My book publication graph is… somewhat ruined by the outliers. Suetonius’ 121 AD book The Twelve Caesars makes the graph almost unreadable, with Dante’s Inferno and Machiavelli’s The Prince seemingly modern in comparison! Fortunately, you can zoom in by mousing over the chart. This showed a peak in the 1950’s for golden age scifi, then a steady increase in books as time progresses, nothing too insightful.

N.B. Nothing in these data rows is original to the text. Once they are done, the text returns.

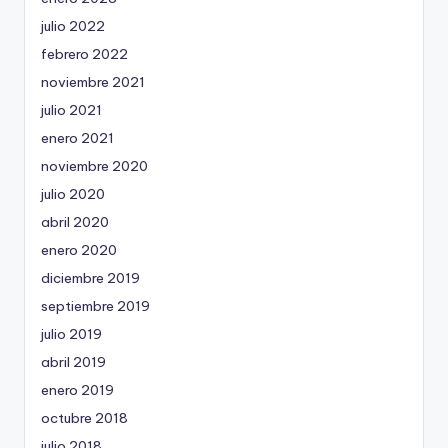
julio 2022
febrero 2022
noviembre 2021
julio 2021
enero 2021
noviembre 2020
julio 2020
abril 2020
enero 2020
diciembre 2019
septiembre 2019
julio 2019
abril 2019
enero 2019
octubre 2018
julio 2018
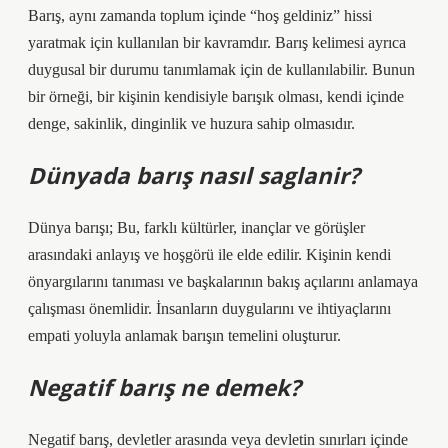
Barış, aynı zamanda toplum içinde “hoş geldiniz” hissi
yaratmak için kullanılan bir kavramdır. Barış kelimesi ayrıca
duygusal bir durumu tanımlamak için de kullanılabilir. Bunun
bir örneği, bir kişinin kendisiyle barışık olması, kendi içinde
denge, sakinlik, dinginlik ve huzura sahip olmasıdır.
Dünyada barış nasıl saglanir?
Dünya barışı; Bu, farklı kültürler, inançlar ve görüşler
arasındaki anlayış ve hoşgörü ile elde edilir. Kişinin kendi
önyargılarını tanıması ve başkalarının bakış açılarını anlamaya
çalışması önemlidir. İnsanların duygularını ve ihtiyaçlarını
empati yoluyla anlamak barışın temelini oluşturur.
Negatif barış ne demek?
Negatif barış, devletler arasında veya devletin sınırları içinde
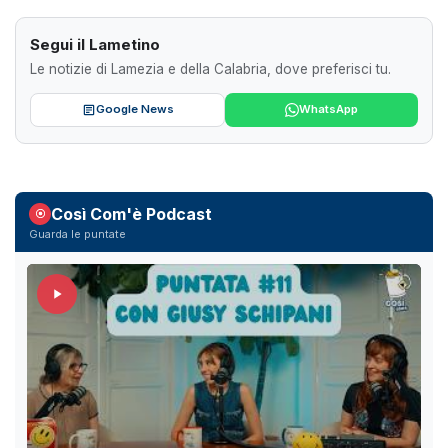
Segui il Lametino
Le notizie di Lamezia e della Calabria, dove preferisci tu.
Google News
WhatsApp
Così Com'è Podcast
Guarda le puntate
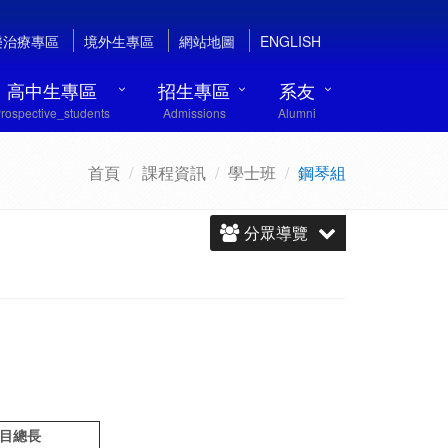
樂治療專區
境外生專區
網站地圖
ENGLISH
高中生專區
招生專區
系友
rospective_students
Admissions
Alumni
首頁
課程資訊
學士班
鋼琴組
分眾導覽
目總長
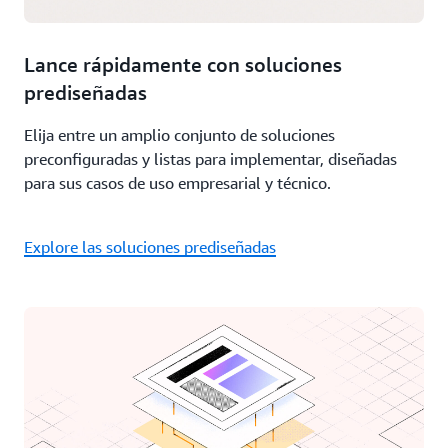
Lance rápidamente con soluciones
prediseñadas
Elija entre un amplio conjunto de soluciones
preconfiguradas y listas para implementar, diseñadas
para sus casos de uso empresarial y técnico.
Explore las soluciones prediseñadas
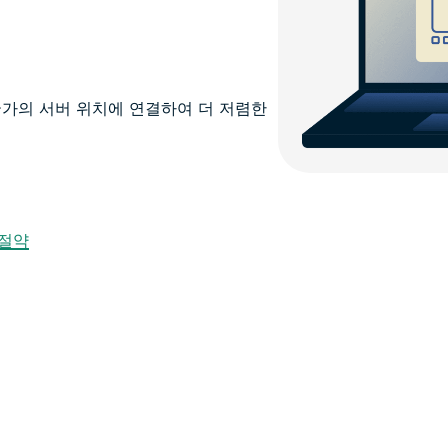
 국가의 서버 위치에 연결하여 더 저렴한
 절약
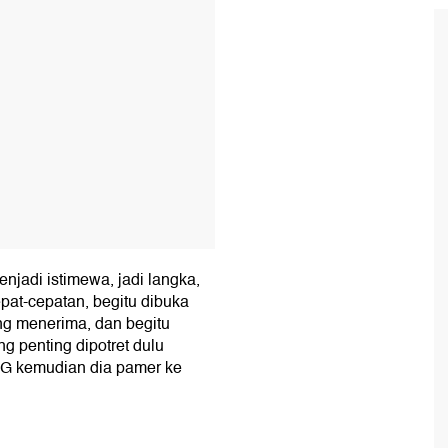
menjadi istimewa, jadi langka,
pat-cepatan, begitu dibuka
ng menerima, dan begitu
g penting dipotret dulu
 IG kemudian dia pamer ke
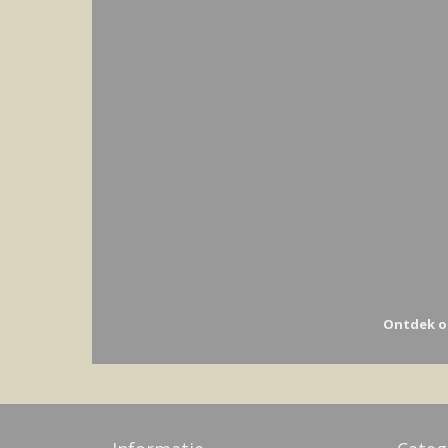
Ontdek o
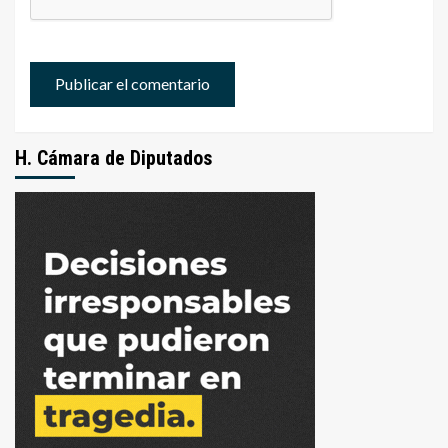
H. Cámara de Diputados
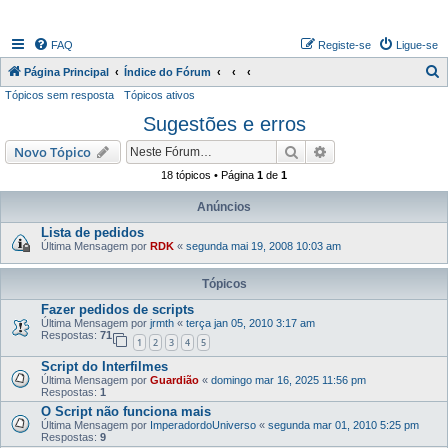
FAQ
Registe-se
Ligue-se
P
Página Principal
Índice do Fórum
Tópicos sem resposta
Tópicos ativos
e
Sugestões e erros
s
q
Pesquisar
Pesquisa avançada
Novo Tópico
u
18 tópicos • Página
1
de
1
i
Anúncios
s
Lista de pedidos
a
Última Mensagem por
RDK
«
segunda mai 19, 2008 10:03 am
r
Tópicos
Fazer pedidos de scripts
Última Mensagem por
jrmth
«
terça jan 05, 2010 3:17 am
Respostas:
71
1
2
3
4
5
Script do Interfilmes
Última Mensagem por
Guardião
«
domingo mar 16, 2025 11:56 pm
Respostas:
1
O Script não funciona mais
Última Mensagem por
ImperadordoUniverso
«
segunda mar 01, 2010 5:25 pm
Respostas:
9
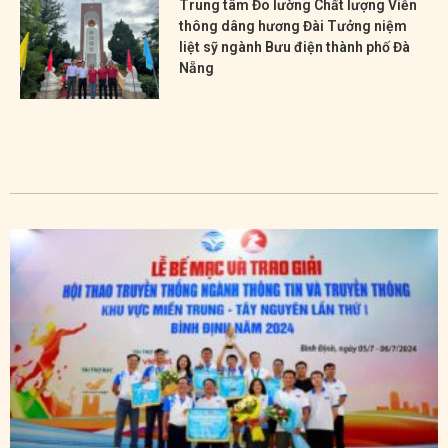
Trung tâm Đo lường Chất lượng Viễn
thông dâng hương Đài Tưởng niệm
liệt sỹ ngành Bưu điện thành phố Đà
Nẵng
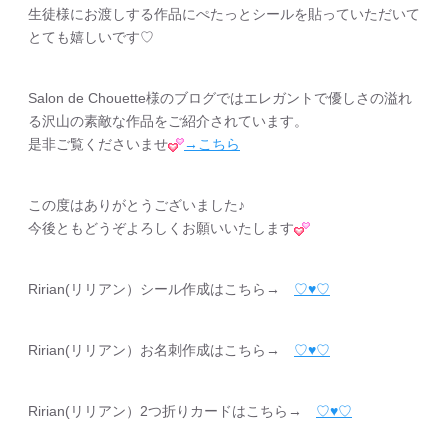
生徒様にお渡しする作品にぺたっとシールを貼っていただいて
とても嬉しいです♡
Salon de Chouette様のブログではエレガントで優しさの溢れ
る沢山の素敵な作品をご紹介されています。
是非ご覧くださいませ
→こちら
この度はありがとうございました♪
今後ともどうぞよろしくお願いいたします
Ririan(リリアン）シール作成はこちら→
♡♥︎♡
Ririan(リリアン）お名刺作成はこちら→
♡♥︎♡
Ririan(リリアン）2つ折りカードはこちら→
♡♥︎♡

The “books by genre” was quite surprising, and I’m not sure how accurate the data is. Apparently my top 6 genres are “Fiction”, “Audiobook”, “Fantasy”, “Science Fiction”, “Science Fiction Fantasy”, and “Novels”. These have… quite a lot of crossover, and I’m not sure “Audiobook” is a valid genre! My actual favourite genre is easily sci fi, and I read very little fantasy, so this chart didn’t feel as accurate as the others. This is likely an issue with Goodreads’ book genre data though, and not Bookstats.
Author data
Whilst I wasn’t surprised by the authors I’ve read most (Stephen King, Isaac Asimov, Terry Pratchett, Philip K Dick), I was surprised in their ratings. With an average of 3.2/5, I barely seem to enjoy Dick’s work, yet I’ve read 56 books (well, stories… some were very short!).

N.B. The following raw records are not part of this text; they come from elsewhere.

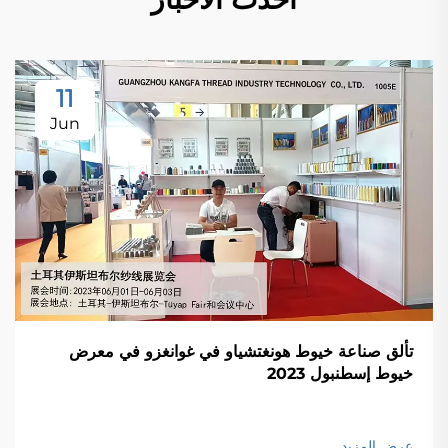
11
Jun
تألق صناعة خيوط هونغتشياو في غوانغزو في معرض
خيوط إسطنبول 2023
عرض المزيد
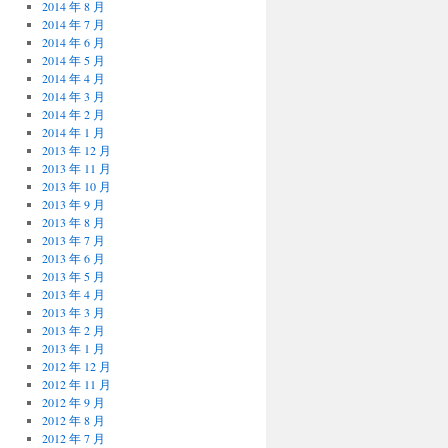
2014 年 8 月
2014 年 7 月
2014 年 6 月
2014 年 5 月
2014 年 4 月
2014 年 3 月
2014 年 2 月
2014 年 1 月
2013 年 12 月
2013 年 11 月
2013 年 10 月
2013 年 9 月
2013 年 8 月
2013 年 7 月
2013 年 6 月
2013 年 5 月
2013 年 4 月
2013 年 3 月
2013 年 2 月
2013 年 1 月
2012 年 12 月
2012 年 11 月
2012 年 9 月
2012 年 8 月
2012 年 7 月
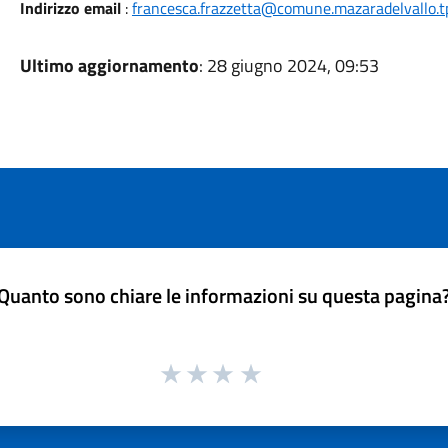
Indirizzo email
:
francesca.frazzetta@comune.mazaradelvallo.tp
Ultimo aggiornamento
: 28 giugno 2024, 09:53
Quanto sono chiare le informazioni su questa pagina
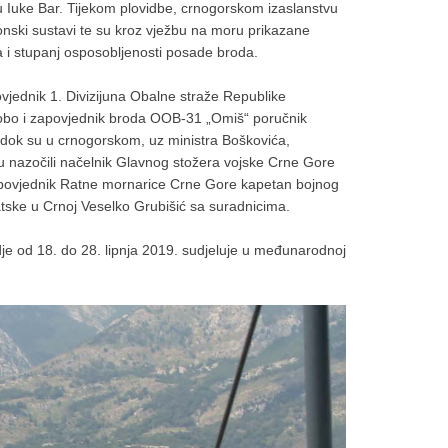
ju Iuke Bar. Tijekom plovidbe, crnogorskom izaslanstvu
gonski sustavi te su kroz vježbu na moru prikazane
a i stupanj osposobljenosti posade broda.
ovjednik 1. Divizijuna Obalne straže Republike
Čobo i zapovjednik broda OOB-31 „Omiš“ poručnik
 dok su u crnogorskom, uz ministra Boškovića,
du nazočili načelnik Glavnog stožera vojske Crne Gore
apovjednik Ratne mornarice Crne Gore kapetan bojnog
atske u Crnoj Veselko Grubišić sa suradnicima.
dje od 18. do 28. lipnja 2019. sudjeluje u međunarodnoj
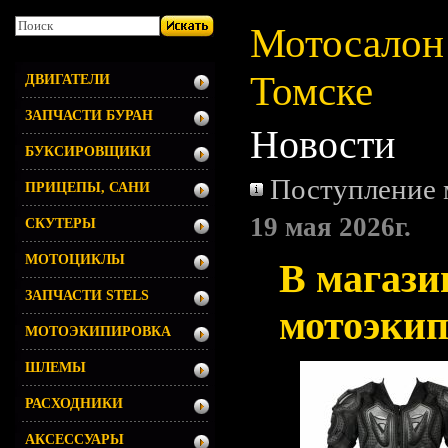
Мотосалон 
Томске
ДВИГАТЕЛИ
ЗАПЧАСТИ БУРАН
Новости
БУКСИРОВЩИКИ
Поступление 
ПРИЦЕПЫ, САНИ
19 мая 2026г.
СКУТЕРЫ
МОТОЦИКЛЫ
В магази
ЗАПЧАСТИ STELS
мотоэкип
МОТОЭКИПИРОВКА
ШЛЕМЫ
РАСХОДНИКИ
АКСЕССУАРЫ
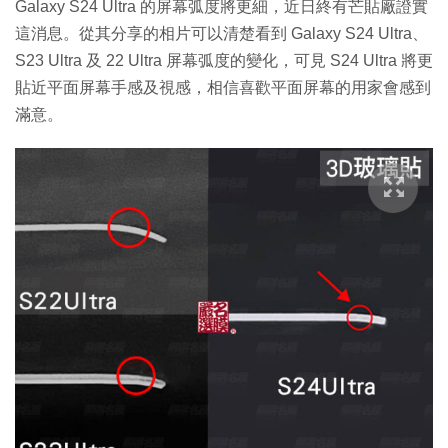
Galaxy S24 Ultra 的屏幕弧度將更細，近日終有芒貼廠證實
這消息。從其分享的相片可以清楚看到 Galaxy S24 Ultra、
S23 Ultra 及 22 Ultra 屏幕弧度的變化，可見 S24 Ultra 將更
貼近平面屏幕手感及視感，相信喜歡平面屏幕的用家會感到
滿意。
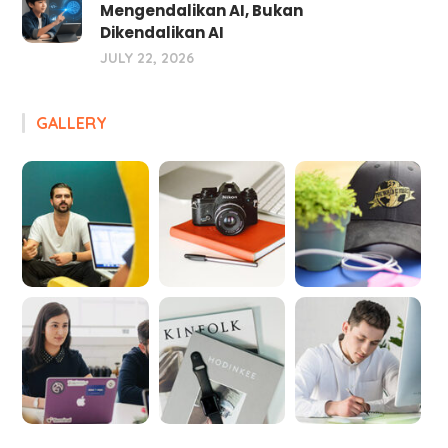
Mengendalikan AI, Bukan
Dikendalikan AI
JULY 22, 2026
GALLERY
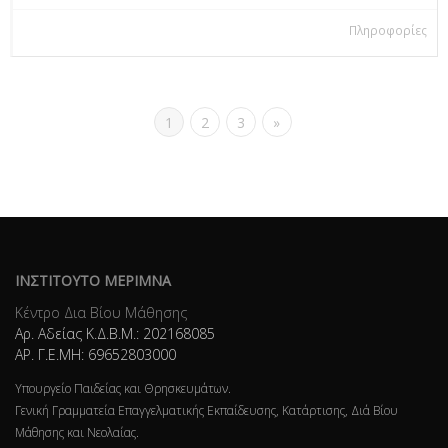
Πληροφορίες
1
2
3
»
ΙΝΣΤΙΤΟΥΤΟ ΜΕΡΙΜΝΑ
Κέντρο Δια Βίου Μάθησης
Αρ. Αδείας Κ.Δ.Β.Μ.: 202168085
ΑΡ. Γ.Ε.ΜΗ: 69652803000
Υπουργείο Παιδείας και Θρησκευμάτων.
Γενική Γραμματεία Επαγγελματικής Εκπαίδευσης, Κατάρτισης, Διά Βίου
Μάθησης και Νεολαίας.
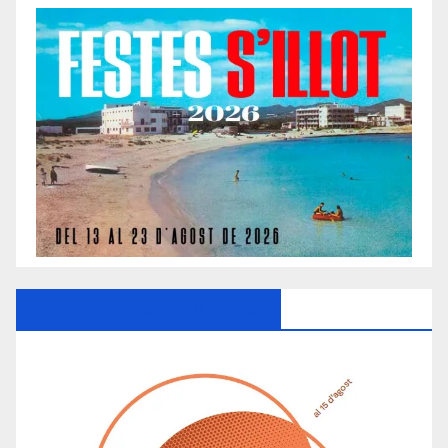
Ayuntamiento De Manacor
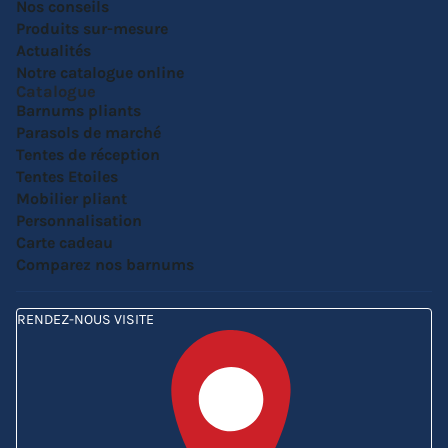
Nos conseils
Produits sur-mesure
Actualités
Notre catalogue online
Catalogue
Barnums pliants
Parasols de marché
Tentes de réception
Tentes Etoiles
Mobilier pliant
Personnalisation
Carte cadeau
Comparez nos barnums
RENDEZ-NOUS VISITE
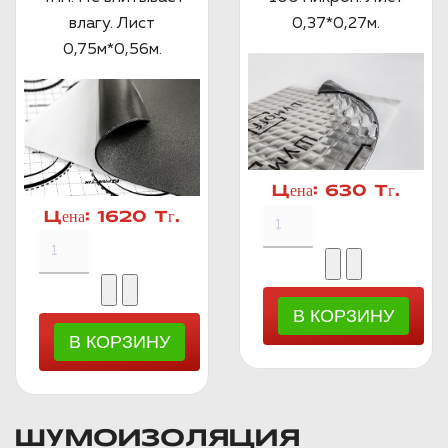
влагу. Лист
0,37*0,27м.
0,75м*0,56м.
Цена:
630 Тг.
Цена:
1620 Тг.
ШУМОИЗОЛЯЦИЯ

The 2nd chart was interesting, comparing my average rating for an author to the Goodreads average. Amongst the popular authors that I dislike are Ernest Cline, Olaf Stapledon, and Stephen Fry!
Rating data
These charts highlighted a couple of things I didn’t expect. First, that I seem to have a preference for longer books, consistently rating them highly. This might be because I’m unlikely to start a large book by a new author, so these books tend to be from already trusted authors, biasing the data.
Next, my average rating has noticeably dropped (4.6 -> 3.6) as I read more books. I wonder if reading more widely has given me more context, so I’m less easily impressed by a book. OR, my conscious effort to read more than just reliably enjoyable scifi has led to reading more books that I’ve not enjoyed.
Summary
So, what did I learn? A few interesting bits of information about my rating over time, and seeing big total numbers is always nice!
More than that though, I mostly learnt that I’m so, so grateful to people who make great tools like this for free. I wish there was some kind of central list of “services to help analyse your exported data”, to provide graphs like this for all services.
One more time, thanks to Bookstats for doing all the hard work for me!